I recreated your issue  and I have the same results. I receive a syslog message that reads the following for the .188 pool: 

%IPNAT-4-ADDR_ALLOC_FAILURE: Address allocation failed for 10.200.0.1, pool TENANT-2-WAN might be exhausted.....

By changing my configuration to: 

ip nat pool TENANT-1-WAN 1.1.1.189 1.1.1.189 prefix-length 29
ip nat pool TENANT-2-WAN 1.1.1.188 1.1.1.188 prefix-length 29

ip nat inside source list TENANT-1-NAT pool TENANT-1-WAN overload
ip nat inside source list TENANT-2-NAT pool TENANT-2-WAN overload

The issue was corrected and translations from VLAN 500 and 600 (sources of either 10.200.0.x or 10.100.0.x) always reflected the desired global source IP addresses when packets were debugged on the distant end post-translation.  

I'm trying to find certain confirmation of the exact impact the "prefix-length" portion of the command provides, but the pool size for any given source-list is defined with the IP address range configured with the NAT pool, which you have correctly configured to only reflect the specific IP you want each companies' traffic to be translated to. 

My best guess for now is that the "prefix-length" portion of the source pool configuration is there as a safeguard to prevent you from allocating IPs outside of your actual pool subnet range but I don't have any official documentation to support that theory yet, nor do I know why you don't get a warning when you attempt to put in an address that would be considered a network address based on the prefix-length parameters you provide. 

If you attempt to allocated an IP address pool that is larger than the prefix-list value given you'll see the following output: 

TENANT-2-WAN prefix length <x> too large; should be no more than <x>

But you won't get an error when an IP address in your pool would be considered a network address (Even though NAT was not working for me when I did).

I hope this is useful for you.
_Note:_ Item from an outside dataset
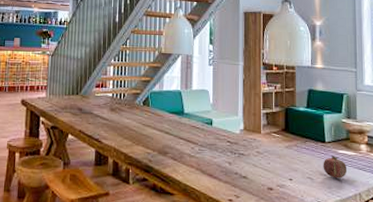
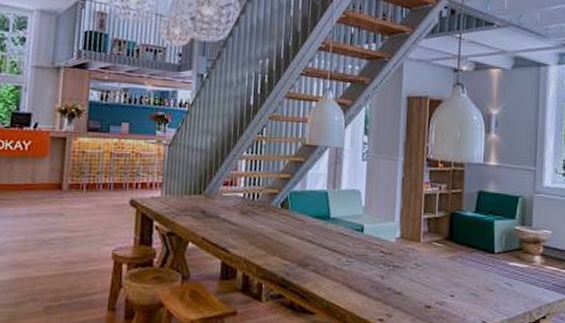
fruit: present [323,155,348,179] -> none [490,267,518,295]

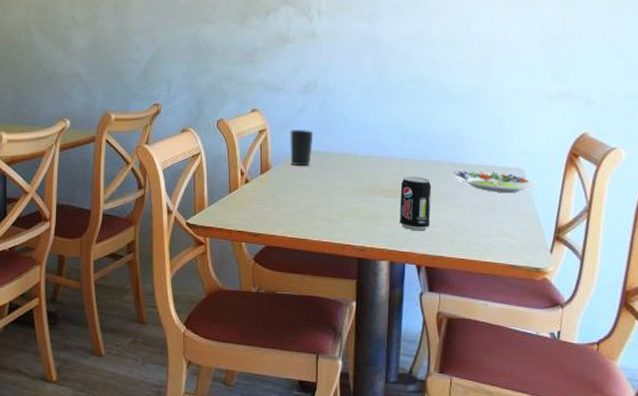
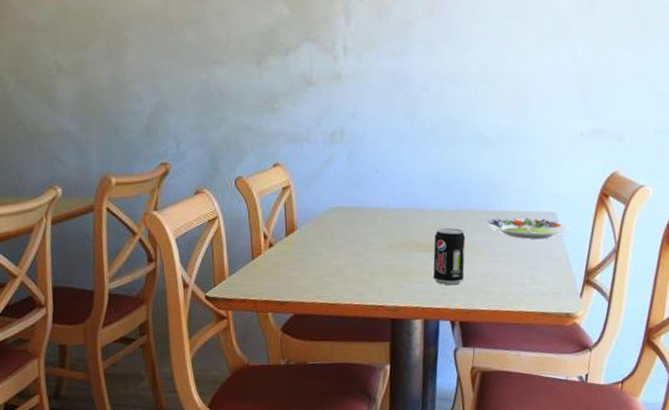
cup: present [290,130,314,166] -> none [316,184,342,225]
Let me know if I'm still not understanding your concerns. 

Thank you!

Beginner

You're a star. Thanks for

You're a star. Thanks for such a comprehensive answer.
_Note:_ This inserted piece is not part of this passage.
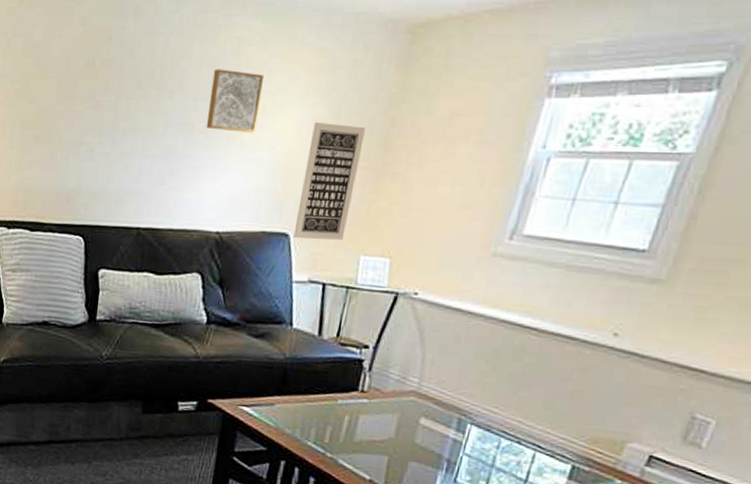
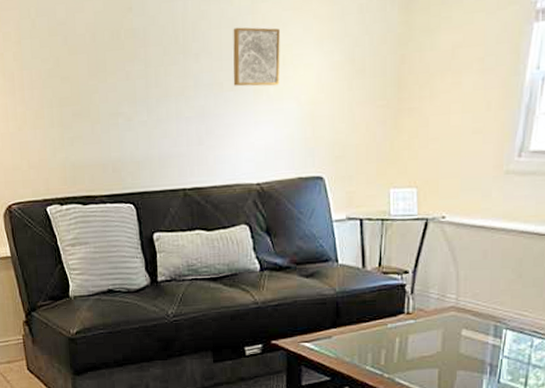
wall art: present [293,122,365,240] -> none [328,67,379,180]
Now that you've pointed it out I don't honestly know why I hadn't thought of trying prefix-length 29 to match the block. I think I was thinking it in terms of limiting the pool (though even prefix-length 30 doesn't make sense in that context)

The fact it worked for the other one also fooled me into thinking it was correct, as you say there are no warnings. 

Could you tell me how you got that syslog output? What debugging commands you used etc. Would be useful for next time :)

Again many thanks. Haven't had time to verify that it works for my configuration but satisfied that it will.

Cisco Employee

It's a pleasure Darren, I'm

It's a pleasure Darren, I'm glad this information was useful for you! 

That's the interesting thing, that output popped up all on its own. No debugs needed. I was running IOS 15.2. Perhaps you have logging severity set to a different value?